30/8/11

Hambre



"Es noble intentar lo imposible". Borges.

Lo lamentable es que casi nadie hacemos, tan siquiera, lo posible.

27/8/11

La oscura estupidez de una manzana. III

Simpsons y Magritt. Matt Groening


Ayer no había papel en el aseo, nuevamente, repetición constante de un acontecimiento que no por ser habitual deja de sorprenderme. Comienzo a preocuparme seriamente. Seriamente. Lo reponen a diario, dos rollos. Lo sé porque inquirí ante su ausencia. Le pregunté a ella, también, a pesar del malestar de estómago que me produce ver sus dientes y sentir su pútrido aliento, pero sólo me sonríe con esa sonrisa sin sentido, meliflua, que sólo Dios o el Diablo sabrán lo que quiere decir, y esa mirada perdida y retorcida al tiempo.
La noche pasada me quedé despierto para averiguar qué hace con él, pero debí dormirme en algún momento pues esta mañana no había -papel me refiero-. Tal vez se levante en sueños, o despierta, no sé, y se enrolle con él cual momia egipcia; tal vez se lo coma, tal vez… No quiero pensar lo peor.
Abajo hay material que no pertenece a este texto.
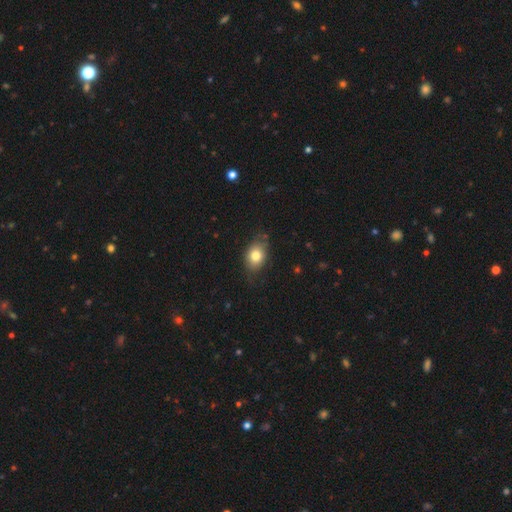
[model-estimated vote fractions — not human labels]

Lo dejaré ahí. Me preocupa seriamente.
Hoy, mientras miraba el tiempo en el ordenador, he notado una presencia detrás de mí, y como una leve, fría y continua corriente de aire en mi brazo derecho. Tenía miedo, pavor más bien, y temía girarme. Pero… al final la curiosidad, o ese impulso que nos lleva a hacer cosas que no queremos o la morbosidad o vaya usted a saber qué, me hizo girar la cabeza tras esos minutos eternos de vacilación, o segundos quizá, momento en el que ella puso la suya en paralelo a la mía al tiempo que introducía su mirada en la pantalla utilizando sus ojos de sapo, tanto que casi la roza con ellos, dándome un susto de muerte.
Es un ser extraño. Tal vez ni sea de este mundo. Por ventura ni un ser siquiera. Quizá una pesadilla, una de mis peores pesadillas. Acaso mi karma, si creyese en él, quién sabe, pero no creo, por tanto...

21/8/11

La oscura estupidez de una manzana. II

Fernanda Pringles. "Mujer de bombín"




Sigo pensando qué hacer y cómo hacerlo.
Una fugaz aparición suya desvía mis pensamientos y me distrae en algo que le cuelga del mentón, una incipiente papada a modo de cresta desprendida, resbalada por la cara pintada de rojo, y enganchada a la mandíbula, pequeñísima; agarrada, moviéndose al compás de la música que el masticar compone en una especie de tenebroso vals, lleno de chasquidos (apenas perceptibles), guturalidades constantes cuando es ausente, con los saltones ojos clavados en el brócoli, y un cuchillo en una mano -que nunca deja- y el tenedor en la otra, mientras está masticando. En la cama (yo pegado a una esquina de la mía, la más alejada de su cuerpo -presto para cualquier eventualidad-), mientras Morfeo trata de huir de ella, pequeños chillidos surgen de sus adentros, como un ratoncillo afligido o como una rata famélica que hubiese obtenido algún placer largo tiempo anhelado; y esas respiraciones, que incitan a uno mismo a dejar de hacerlo.
Dios, no puedo más. Y sin embargo aquí me hallo, sin poder salir, o sin saber cómo.
Y clavo la vista de nuevo, en esta sala de espera, mientras el tiempo pasa con una cerveza en la mano y el tren no llega, buscando en un panel que anuncia líneas que no puedo coger, a Amsterdamas, a Bremenas, Londonas, Minskas, Paryžas, Kaliningradas… Todo recogido en la Tarptautiniai maršrutai. Qué extraño lenguaje el de estos paises que recorro despacio.
Y para qué, me digo, si los lagartos acechan detrás de las paredes, con una constancia aterradora, implacables. Seguros de su poder, seguros del tiempo y de su inevitabilidad.
Trata de ahogarme en la putridez. Tal vez busque mi desfallecimiento, que baje la guardia, que me abandone a lo inevitable.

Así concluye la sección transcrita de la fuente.